An Interior spokeswoman hasn’t returned emails this week from the Star seeking comment on the meetings.

Bernhardt, a former lobbyist for energy and mining companies, including the company proposing the Rosemont Mine near Tucson, has since been named by President Trump as Interior secretary.

Spangle said that learning this week about the two Romanik-Bernhardt meetings adds to his previous suspicion that Bernhardt directed the attorney to call him.

β€œIt’s another piece of circumstantial evidence,” Spangle said.

Spangle has said he gave in to the pressure and eased the way for Vigneto. β€œI knew that this was the (Trump) administration’s position, and since I worked for the administration, I had a job to do,” he previously told the Star. A few months after the Romanik call, he opted to take early retirement.

The Interior Department has previously denied putting any pressure on Spangle.

Romanik has not returned several calls this week seeking comment. She declined to discuss the case with the Star at the time Spangle first alleged political interference in this case to the Star in spring 2019.

The timing of the two Bernhardt-Romanik meetings is β€œincredibly suspicious, given what Mr. Spangle has said about the call that he got from Peg Romanik,” said Aaron Weiss, a conservationist who directs the Denver-based Center for Western Priorities. Weiss told the Star this week about the two meetings on Bernhardt’s calendar.

Weiss said he also finds it suspicious that Bernhardt and Romanik met again on Oct. 6, 2017. It was the same day that Ingram, CEO of Vigneto developer El Dorado Holdings, gave a $10,000 donation to a fundraising arm of the Trump campaign.

The timing of that meeting and the donation may have been coincidental, Weiss acknowledged. But there’s no way to know what the two were meeting about either day, he noted, because Bernhardt’s official daily calendar doesn’t disclose the subject of his meetings with various people and groups.

That donation was later refunded, Lanny Davis, an attorney for El Dorado Holdings, told the Associated Press Wednesday. Davis said Ingram got a refund so he could donate instead to a political action committee that allows contributors to give more money than campaigns do.
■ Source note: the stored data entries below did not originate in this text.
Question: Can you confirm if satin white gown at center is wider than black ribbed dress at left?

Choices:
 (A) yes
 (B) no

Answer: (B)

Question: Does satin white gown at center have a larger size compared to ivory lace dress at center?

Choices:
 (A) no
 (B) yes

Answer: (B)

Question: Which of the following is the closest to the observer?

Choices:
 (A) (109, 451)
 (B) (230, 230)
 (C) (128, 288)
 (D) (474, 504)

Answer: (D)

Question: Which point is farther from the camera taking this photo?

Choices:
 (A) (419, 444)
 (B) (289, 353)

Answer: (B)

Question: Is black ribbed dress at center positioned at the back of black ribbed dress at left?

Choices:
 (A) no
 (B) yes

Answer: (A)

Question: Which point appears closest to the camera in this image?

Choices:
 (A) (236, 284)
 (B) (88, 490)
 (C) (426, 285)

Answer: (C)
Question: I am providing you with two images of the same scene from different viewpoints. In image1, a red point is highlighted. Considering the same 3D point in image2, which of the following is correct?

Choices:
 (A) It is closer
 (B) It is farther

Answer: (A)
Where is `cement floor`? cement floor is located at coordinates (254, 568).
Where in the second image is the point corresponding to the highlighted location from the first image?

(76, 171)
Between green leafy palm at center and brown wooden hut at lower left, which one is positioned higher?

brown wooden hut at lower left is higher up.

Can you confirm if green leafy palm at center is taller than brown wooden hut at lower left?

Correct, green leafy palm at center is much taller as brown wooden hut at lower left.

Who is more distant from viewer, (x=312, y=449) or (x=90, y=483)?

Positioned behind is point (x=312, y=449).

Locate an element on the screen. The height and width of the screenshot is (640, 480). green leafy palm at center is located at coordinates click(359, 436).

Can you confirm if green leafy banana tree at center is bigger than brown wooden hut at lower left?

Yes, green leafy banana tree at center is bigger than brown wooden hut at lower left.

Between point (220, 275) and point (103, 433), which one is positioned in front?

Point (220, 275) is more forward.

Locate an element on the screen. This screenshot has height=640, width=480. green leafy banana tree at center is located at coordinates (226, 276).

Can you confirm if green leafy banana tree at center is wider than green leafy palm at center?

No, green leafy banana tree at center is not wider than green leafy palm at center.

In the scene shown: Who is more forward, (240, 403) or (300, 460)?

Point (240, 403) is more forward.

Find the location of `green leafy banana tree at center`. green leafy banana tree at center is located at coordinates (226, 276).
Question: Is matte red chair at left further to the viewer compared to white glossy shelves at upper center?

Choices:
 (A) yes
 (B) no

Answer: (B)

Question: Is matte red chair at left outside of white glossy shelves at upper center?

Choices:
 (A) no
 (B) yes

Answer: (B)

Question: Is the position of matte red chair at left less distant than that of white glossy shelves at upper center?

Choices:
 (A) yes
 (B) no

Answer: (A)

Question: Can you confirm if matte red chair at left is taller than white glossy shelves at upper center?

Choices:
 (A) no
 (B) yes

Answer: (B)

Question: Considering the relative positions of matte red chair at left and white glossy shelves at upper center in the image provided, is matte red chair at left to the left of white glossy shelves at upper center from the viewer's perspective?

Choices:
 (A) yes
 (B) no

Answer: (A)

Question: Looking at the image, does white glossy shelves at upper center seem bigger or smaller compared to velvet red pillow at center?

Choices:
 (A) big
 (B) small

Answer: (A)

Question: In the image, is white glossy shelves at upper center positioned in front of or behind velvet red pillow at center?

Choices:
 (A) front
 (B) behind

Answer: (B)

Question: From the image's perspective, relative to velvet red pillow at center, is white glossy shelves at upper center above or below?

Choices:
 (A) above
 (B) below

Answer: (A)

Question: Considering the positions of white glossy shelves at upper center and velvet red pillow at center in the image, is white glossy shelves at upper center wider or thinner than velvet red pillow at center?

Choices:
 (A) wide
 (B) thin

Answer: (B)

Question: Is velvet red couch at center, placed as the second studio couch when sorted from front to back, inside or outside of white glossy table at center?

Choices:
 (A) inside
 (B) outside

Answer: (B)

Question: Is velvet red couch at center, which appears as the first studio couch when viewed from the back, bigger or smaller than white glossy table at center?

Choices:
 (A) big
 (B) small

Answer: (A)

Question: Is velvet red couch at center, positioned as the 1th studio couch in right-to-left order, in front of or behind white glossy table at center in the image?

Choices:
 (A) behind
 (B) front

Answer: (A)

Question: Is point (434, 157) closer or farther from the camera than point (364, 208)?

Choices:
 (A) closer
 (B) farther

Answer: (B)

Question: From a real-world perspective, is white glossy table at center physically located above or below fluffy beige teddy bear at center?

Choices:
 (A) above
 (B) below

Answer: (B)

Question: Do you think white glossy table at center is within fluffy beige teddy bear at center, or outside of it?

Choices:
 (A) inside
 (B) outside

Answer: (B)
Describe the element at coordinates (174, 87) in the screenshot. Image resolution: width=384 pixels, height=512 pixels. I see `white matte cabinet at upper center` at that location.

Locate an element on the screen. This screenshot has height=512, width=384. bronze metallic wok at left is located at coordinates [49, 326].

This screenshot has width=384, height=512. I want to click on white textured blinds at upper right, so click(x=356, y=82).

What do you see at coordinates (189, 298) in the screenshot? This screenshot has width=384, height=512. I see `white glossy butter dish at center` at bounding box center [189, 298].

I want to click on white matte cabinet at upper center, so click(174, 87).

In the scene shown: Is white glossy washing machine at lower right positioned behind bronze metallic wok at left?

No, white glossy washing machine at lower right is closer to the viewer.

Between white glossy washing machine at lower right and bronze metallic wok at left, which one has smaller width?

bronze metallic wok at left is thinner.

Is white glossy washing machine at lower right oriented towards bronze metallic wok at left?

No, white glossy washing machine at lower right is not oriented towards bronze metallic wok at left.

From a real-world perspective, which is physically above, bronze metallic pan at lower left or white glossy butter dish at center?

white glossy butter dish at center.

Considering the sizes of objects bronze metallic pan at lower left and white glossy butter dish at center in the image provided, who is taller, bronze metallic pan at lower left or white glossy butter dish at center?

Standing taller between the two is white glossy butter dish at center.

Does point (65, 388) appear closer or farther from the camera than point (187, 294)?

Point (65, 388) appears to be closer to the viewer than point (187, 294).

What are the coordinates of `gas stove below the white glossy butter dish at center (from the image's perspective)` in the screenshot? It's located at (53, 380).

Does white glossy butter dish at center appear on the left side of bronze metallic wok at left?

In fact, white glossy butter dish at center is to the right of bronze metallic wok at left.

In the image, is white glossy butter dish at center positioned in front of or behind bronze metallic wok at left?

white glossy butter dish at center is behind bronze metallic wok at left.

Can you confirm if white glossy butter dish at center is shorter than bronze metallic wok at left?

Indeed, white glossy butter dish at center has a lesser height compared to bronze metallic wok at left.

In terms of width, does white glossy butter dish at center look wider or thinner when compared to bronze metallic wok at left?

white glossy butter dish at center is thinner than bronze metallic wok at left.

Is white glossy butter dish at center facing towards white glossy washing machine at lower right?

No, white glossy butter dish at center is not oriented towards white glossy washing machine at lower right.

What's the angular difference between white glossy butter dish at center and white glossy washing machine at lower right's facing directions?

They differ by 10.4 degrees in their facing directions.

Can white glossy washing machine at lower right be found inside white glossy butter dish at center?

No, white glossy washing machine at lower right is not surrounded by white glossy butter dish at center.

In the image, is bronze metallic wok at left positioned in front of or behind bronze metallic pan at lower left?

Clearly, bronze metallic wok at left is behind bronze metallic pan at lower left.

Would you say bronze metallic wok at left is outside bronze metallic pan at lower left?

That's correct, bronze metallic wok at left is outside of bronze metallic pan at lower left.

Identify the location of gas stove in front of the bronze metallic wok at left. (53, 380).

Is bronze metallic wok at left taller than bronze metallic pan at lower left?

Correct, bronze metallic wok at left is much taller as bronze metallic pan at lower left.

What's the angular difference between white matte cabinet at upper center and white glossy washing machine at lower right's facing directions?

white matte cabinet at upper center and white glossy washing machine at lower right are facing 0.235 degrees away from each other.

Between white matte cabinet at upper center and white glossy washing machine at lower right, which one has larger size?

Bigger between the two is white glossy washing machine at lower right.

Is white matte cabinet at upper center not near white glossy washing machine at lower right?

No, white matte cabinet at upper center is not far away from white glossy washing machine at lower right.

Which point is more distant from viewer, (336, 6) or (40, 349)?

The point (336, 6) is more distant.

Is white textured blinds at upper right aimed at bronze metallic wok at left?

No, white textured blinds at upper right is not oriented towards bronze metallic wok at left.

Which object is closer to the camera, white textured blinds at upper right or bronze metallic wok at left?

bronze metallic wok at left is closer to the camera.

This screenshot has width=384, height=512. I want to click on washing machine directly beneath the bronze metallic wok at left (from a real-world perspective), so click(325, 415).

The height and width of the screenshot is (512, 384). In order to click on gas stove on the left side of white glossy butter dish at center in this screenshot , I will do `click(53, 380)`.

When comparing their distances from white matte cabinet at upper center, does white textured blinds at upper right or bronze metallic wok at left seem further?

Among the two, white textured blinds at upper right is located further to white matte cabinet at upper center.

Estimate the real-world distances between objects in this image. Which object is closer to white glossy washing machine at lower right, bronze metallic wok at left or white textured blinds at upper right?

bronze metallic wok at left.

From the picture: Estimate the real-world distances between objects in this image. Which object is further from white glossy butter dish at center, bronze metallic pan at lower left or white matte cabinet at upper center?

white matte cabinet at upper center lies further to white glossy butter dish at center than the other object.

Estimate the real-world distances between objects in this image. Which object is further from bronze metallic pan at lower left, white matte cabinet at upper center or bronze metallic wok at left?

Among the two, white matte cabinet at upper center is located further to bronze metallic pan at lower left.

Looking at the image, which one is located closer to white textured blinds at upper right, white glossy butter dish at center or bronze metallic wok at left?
Ingram had donated $50,900 to President Trump’s political committees since 2015, CNN reported.

CNN reported this week, and the Star confirmed, that Bernhardt held what CNN termed a secret meeting with Ingram in Billings, Montana on Aug. 18, 2017, 13 days before Romanik’s call to Spangle. That meeting, unlike four others the developer and assistant secretary have had, wasn’t on Bernhardt’s official calendar.

CNN’s story reported on Bernhardt’s first Aug. 31, 2017, meeting with Romanik, but not the second.

Last week, U.S. Rep. RaΓΊl Grijalva, a Tucson Democrat, wrote to Bernhardt to question him about these issues.

Grijalva noted that Ingram’s $10,000 donation came only three weeks before Spangle wrote to the Army Corps of Engineers on Oct. 26, 2017, that he no longer thought Vigneto needed a full-scale environmental analysis.

That letter reversed Spangle’s position a year earlier, in an October 2016 letter to the Corps, that groundwater pumping for Vigneto was likely to reduce the San Pedro River’s flow, in stretches designated as federal critical habitat for the endangered Southwestern willow flycatcher and proposed as critical habitat for two threatened species.

Grijalva, chair of the House Natural Resources Committee, launched an investigation of the Vigneto case following the Star’s April article in which Spangle first said he was β€œrolled” by superiors over Vigneto.

He wrote that recent reports about Spangle’s comments have raised questions about whether β€œa key permit decision at the U.S. Fish and Wildlife Service was inappropriately reversed.”

β€œIt’s not clear to me why top Interior officials would weigh in on a local land development unless someone was being done a huge favor,” Grijalva told the Associated Press Wednesday.

Grijalva asked that the Interior Department provide him β€œall documents and communications to, from or within” its Solicitor’s Office regarding Vigneto from Oct. 1, 2016 to Oct. 31, 2017. He gave a deadline of July 29.

Interior Press Secretary Molly Block said β€œthe department will respond through the proper channels.”

Davis, a prominent Washington, D.C., attorney representing El Dorado, has said that Spangle’s final letter on Vigneto saying a major environmental analysis wasn’t warranted was the right decision, based on the case’s science and facts.

He noted that the Fish and Wildlife Service’s Arizona office reaffirmed the validity of Spangle’s final decision in a June 2019 letter to the Corps.

Davis has criticized as β€œinnuendo” comments raising concerns about Bernhardt’s and Ingram’s meeting and Interior’s reversal on the case. The Aug. 18 meeting in Billings occurred simply because the two happened to be in Montana at the same time, an El Dorado spokesman said.